(Exercise input)

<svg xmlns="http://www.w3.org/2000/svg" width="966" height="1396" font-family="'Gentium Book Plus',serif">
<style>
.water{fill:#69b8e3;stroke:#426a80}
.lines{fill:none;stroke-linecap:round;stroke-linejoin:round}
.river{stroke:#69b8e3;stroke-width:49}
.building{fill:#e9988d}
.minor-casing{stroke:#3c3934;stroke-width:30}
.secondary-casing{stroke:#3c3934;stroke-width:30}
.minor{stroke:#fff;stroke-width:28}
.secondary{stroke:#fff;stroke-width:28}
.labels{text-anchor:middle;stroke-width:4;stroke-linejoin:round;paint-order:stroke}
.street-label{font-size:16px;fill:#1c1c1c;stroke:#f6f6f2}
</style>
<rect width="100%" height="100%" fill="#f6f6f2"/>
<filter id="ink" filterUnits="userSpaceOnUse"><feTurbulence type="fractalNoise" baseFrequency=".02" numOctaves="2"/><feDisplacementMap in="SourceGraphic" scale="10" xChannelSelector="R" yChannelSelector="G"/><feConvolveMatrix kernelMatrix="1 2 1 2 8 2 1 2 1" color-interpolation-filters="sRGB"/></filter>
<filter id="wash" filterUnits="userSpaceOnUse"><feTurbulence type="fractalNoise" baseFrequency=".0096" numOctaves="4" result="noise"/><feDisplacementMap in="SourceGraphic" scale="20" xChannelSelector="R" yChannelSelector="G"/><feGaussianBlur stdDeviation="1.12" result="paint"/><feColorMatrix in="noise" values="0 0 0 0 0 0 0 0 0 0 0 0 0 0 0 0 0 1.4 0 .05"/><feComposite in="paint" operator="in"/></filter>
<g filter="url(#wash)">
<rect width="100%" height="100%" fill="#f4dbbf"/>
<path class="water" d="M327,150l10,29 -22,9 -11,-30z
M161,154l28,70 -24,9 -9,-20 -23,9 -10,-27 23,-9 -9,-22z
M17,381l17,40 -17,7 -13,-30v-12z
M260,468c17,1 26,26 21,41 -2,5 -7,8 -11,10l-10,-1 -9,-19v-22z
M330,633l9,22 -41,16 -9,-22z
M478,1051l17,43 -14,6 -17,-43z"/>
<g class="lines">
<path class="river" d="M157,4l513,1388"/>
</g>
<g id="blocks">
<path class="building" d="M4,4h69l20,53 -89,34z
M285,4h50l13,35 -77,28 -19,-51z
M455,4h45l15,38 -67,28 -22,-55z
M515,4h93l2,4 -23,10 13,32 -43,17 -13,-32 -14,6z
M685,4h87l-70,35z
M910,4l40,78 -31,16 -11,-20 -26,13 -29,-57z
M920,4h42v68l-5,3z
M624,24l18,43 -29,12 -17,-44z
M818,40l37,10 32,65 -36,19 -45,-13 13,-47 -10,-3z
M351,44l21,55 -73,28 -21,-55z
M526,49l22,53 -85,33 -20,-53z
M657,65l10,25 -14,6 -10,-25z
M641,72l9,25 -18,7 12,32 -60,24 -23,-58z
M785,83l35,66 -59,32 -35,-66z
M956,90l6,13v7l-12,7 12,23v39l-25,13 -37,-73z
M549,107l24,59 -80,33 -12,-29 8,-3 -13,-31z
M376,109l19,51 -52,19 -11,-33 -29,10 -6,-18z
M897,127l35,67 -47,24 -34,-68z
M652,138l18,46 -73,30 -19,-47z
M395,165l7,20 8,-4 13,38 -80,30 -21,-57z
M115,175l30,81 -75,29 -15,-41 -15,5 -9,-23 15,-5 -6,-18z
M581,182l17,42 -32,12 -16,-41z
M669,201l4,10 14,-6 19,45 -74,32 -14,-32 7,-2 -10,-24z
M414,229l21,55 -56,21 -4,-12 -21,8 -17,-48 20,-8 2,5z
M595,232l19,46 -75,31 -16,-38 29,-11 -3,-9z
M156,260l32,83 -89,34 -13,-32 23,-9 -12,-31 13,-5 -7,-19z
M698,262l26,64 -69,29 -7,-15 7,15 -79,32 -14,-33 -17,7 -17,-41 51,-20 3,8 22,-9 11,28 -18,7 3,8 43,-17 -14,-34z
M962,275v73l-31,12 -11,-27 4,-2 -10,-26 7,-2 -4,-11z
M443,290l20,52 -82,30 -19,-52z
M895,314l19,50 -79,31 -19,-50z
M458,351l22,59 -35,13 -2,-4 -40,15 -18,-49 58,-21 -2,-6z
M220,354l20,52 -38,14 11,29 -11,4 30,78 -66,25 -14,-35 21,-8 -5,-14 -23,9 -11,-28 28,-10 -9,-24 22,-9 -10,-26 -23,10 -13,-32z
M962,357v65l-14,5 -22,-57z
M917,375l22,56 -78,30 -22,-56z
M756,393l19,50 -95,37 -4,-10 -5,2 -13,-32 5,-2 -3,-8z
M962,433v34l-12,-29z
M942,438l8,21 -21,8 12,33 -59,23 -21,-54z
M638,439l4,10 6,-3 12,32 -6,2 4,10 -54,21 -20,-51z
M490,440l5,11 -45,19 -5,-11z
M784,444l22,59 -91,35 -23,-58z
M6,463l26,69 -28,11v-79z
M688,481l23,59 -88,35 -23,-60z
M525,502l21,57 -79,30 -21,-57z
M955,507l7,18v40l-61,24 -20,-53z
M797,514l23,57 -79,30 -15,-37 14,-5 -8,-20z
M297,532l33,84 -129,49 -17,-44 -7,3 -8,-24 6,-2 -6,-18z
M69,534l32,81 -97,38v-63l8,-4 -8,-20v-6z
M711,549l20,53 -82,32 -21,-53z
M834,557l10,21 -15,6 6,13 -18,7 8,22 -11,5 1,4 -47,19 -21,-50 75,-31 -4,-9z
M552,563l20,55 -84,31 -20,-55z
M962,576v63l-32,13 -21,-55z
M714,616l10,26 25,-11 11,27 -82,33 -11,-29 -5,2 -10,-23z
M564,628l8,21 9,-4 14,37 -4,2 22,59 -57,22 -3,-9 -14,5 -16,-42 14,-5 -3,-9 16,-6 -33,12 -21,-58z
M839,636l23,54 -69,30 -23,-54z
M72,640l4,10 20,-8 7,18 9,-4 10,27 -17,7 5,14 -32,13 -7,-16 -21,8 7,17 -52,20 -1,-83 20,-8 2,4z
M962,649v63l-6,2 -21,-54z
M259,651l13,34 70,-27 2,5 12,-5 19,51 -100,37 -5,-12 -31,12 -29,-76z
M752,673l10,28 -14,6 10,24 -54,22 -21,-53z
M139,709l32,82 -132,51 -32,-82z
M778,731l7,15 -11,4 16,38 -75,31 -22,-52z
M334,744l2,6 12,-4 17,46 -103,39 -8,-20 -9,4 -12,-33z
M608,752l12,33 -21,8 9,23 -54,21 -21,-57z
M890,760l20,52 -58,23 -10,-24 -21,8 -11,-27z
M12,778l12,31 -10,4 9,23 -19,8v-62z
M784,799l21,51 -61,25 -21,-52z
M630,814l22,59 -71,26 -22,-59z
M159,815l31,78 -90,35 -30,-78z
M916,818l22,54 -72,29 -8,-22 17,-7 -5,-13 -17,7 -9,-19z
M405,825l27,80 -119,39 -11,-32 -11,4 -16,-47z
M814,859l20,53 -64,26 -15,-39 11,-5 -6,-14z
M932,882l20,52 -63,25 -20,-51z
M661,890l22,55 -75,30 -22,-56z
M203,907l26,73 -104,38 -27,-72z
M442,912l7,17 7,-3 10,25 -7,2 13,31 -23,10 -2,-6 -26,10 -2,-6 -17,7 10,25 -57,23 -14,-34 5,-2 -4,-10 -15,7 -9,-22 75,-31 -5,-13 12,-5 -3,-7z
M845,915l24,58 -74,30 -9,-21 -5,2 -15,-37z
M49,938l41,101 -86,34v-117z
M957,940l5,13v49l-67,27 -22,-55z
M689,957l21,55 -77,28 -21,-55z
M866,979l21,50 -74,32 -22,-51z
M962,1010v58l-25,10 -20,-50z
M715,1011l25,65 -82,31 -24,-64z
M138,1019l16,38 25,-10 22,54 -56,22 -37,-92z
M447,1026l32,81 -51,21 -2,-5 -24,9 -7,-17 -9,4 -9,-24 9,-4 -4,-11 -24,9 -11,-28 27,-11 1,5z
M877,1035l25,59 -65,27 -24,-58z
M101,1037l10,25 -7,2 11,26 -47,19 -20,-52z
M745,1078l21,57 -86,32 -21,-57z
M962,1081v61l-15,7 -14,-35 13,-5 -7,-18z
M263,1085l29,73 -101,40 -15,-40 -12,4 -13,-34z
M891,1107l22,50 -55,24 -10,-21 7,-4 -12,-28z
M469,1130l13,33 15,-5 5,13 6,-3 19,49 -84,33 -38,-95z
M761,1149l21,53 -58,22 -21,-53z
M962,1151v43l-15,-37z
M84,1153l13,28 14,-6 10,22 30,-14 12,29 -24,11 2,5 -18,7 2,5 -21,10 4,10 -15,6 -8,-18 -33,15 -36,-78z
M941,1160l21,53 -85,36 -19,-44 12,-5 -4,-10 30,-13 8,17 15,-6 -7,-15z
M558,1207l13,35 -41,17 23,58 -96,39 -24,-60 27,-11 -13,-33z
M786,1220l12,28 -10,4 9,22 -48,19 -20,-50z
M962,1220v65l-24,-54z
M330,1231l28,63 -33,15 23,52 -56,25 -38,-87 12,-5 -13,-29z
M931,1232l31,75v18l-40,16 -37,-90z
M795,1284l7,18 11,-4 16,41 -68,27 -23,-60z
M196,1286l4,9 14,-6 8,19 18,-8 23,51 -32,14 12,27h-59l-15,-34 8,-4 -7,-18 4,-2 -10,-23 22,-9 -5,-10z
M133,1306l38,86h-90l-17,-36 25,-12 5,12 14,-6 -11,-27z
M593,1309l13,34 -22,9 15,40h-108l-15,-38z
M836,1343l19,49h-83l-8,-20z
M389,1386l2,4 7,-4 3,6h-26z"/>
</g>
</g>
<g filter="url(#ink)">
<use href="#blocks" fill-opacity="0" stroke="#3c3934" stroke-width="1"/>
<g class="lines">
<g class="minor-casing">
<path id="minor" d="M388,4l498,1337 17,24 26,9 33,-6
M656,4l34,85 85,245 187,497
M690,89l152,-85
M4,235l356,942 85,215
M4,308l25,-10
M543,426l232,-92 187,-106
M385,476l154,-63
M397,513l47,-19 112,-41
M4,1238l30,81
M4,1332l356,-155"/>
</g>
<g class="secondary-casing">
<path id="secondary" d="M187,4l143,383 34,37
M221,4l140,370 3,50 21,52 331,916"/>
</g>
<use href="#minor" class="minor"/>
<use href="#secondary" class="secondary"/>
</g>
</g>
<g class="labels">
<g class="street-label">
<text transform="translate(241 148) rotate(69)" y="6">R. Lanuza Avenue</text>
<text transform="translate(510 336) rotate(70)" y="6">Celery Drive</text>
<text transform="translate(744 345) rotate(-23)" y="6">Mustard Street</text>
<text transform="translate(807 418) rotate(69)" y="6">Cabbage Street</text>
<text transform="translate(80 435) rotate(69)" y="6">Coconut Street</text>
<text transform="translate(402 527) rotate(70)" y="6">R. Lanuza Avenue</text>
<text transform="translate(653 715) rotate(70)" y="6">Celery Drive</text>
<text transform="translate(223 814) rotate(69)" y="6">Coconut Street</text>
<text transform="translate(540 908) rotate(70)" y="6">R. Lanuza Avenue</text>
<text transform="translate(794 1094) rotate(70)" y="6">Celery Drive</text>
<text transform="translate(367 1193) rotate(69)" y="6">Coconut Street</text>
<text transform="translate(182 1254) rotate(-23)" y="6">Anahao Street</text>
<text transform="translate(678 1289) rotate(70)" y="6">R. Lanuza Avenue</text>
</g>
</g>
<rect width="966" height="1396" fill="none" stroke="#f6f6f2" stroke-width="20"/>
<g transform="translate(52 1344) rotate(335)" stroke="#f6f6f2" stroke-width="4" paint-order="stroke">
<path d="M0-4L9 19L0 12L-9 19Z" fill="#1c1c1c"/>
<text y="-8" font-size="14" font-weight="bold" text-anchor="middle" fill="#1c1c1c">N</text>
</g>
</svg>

(End Exercise input)

- [Task details] After reading the entries above, report the number of lines that include the string "wash". Give no other text.

- [Your response] 2